Hoy la obediencia ha perdido ese aspecto de sometimiento a la ley que tenía en épocas anteriores, para convertirse en una forma responsable de apertura, a través de los hermanos, a la voluntad de Dios. Sin embargo, al ejercerse dentro de la Fraternidad, siempre existe ese momento conflictivo en el que se pone a prueba nuestra madurez espiritual.
Al optar por vivir el Evangelio en Fraternidad hemos renunciado a decidir en solitario. Por eso hemos de ejercitamos, como algo normal, en la práctica optimista de que los demás son una ayuda, y no un obstáculo, en nuestro camino por buscar y realizar la voluntad de Dios.
En este sentido cabe la utilización del discernimiento como herramienta para depurar los diversos sonidos que tratan de acaparar nuestra obediencia, hasta llegar a la conclusión de que Dios nos habla. Fiarnos de los demás, sobre todo de Dios, siempre es duro, pues ignoramos dónde nos pueden llevar.
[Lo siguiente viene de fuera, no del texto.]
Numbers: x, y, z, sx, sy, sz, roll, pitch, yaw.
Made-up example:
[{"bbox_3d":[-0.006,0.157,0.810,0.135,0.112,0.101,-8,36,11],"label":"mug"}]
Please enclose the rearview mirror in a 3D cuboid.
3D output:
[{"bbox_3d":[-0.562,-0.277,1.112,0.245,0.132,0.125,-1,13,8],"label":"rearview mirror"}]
Pero este éxtasis, esta salida de nosotros mismos, es lo que nos libera de morir sofocados por nuestro egoísmo, permitiéndonos vivir según el proyecto amoroso de Dios.
Obedecer a este proyecto que Jesús concretó en el Reino, y que Francisco cristalizó en la Regla, deberá ser el verdadero objetivo de nuestro querer, de nuestra voluntad, aceptando el servicio de la autoridad como un medio para realizarlo con mayor plenitud.